-- Passage to read follows --
Winners of the 2012 James Tiptree Jr. Award Announced

A press release from the James Tiptree Jr. Literary Award Council:

 

The James Tiptree, Jr. Literary Award Council (www.tiptree.org) is pleased to announce two winners for the 2012 Tiptree Award:

 

Caitlin R. Kiernan for her novel The Drowning Girl: A Memoir (Roc)and

Kiini Ibura Salaam for her short fiction collection Ancient, Ancient (Aqueduct Press).

 

The James Tiptree Jr. Award is presented annually to a work or works of science fiction or fantasy that explore and expand gender roles. The award seeks out work that is thought provoking, imaginative, and perhaps even infuriating. It is intended to reward those writers who are bold enough to contemplate shifts and changes in gender roles, a fundamental aspect of any society.

 

Caitlin R. Kiernan’s The Drowning Girl probably couldn’t have been written without its multifaceted consideration of gender roles and its extraordinary management of an unreliable narrator who doesn’t even trust herself. For India Morgan Phelps (aka Imp), the act of telling the story parallels the act of choosing a path or an identity as she makes her way through a maze of false memories and blurred realities. Using myth, art, and mental illness, this beautifully written novel explores the boundaries between reality and fantasy, sanity and insanity, and art and dream. It’s complex in its plot, metaphor, and style as well as in its thinking about one’s role as a woman and a daughter. In its characters, lesbian, straight, and transgender, old and young, this novel also recognizes the complexity of human beings.
-- Passage to read concluded --
-- Data section follows --
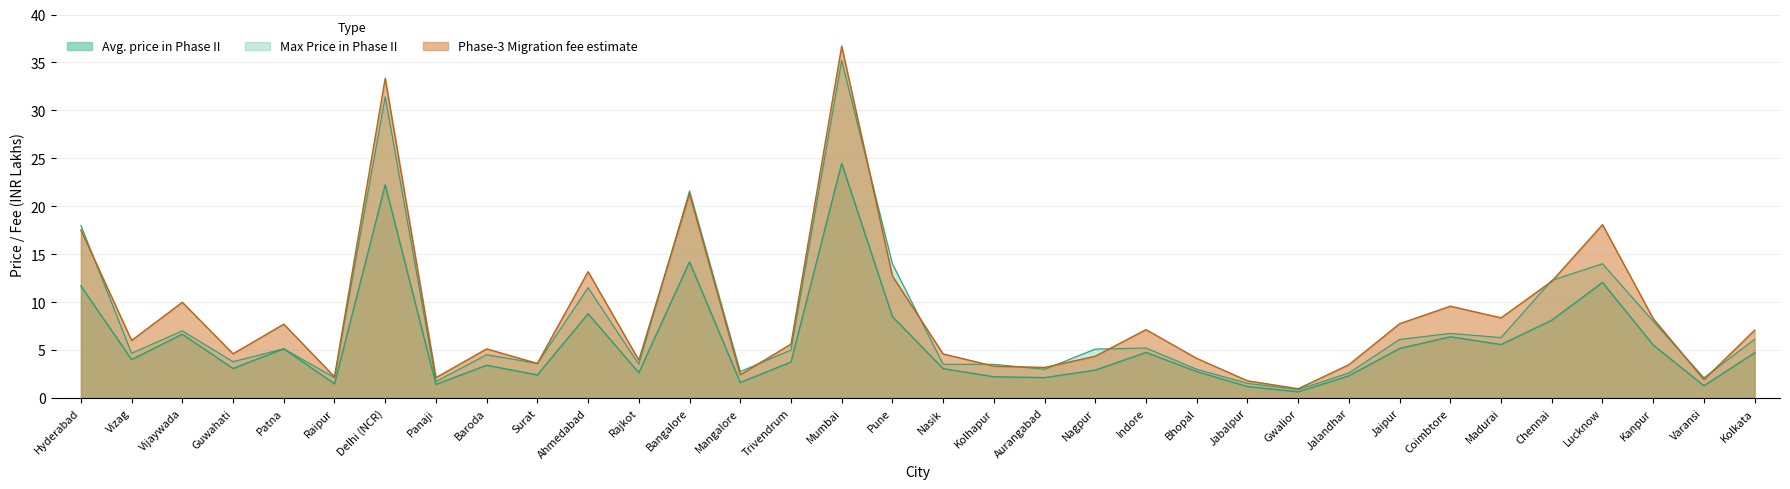

Count the number of categories in the chart.

34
-- Data section concluded --
Action item =>
Reproduce word for word the part of the Tiptree Award press release that starts with the words "Caitlin R. Kiernan for" and finishes with "of any society.".

Expected output =>
Caitlin R. Kiernan for her novel The Drowning Girl: A Memoir (Roc)and

Kiini Ibura Salaam for her short fiction collection Ancient, Ancient (Aqueduct Press).

 

The James Tiptree Jr. Award is presented annually to a work or works of science fiction or fantasy that explore and expand gender roles. The award seeks out work that is thought provoking, imaginative, and perhaps even infuriating. It is intended to reward those writers who are bold enough to contemplate shifts and changes in gender roles, a fundamental aspect of any society.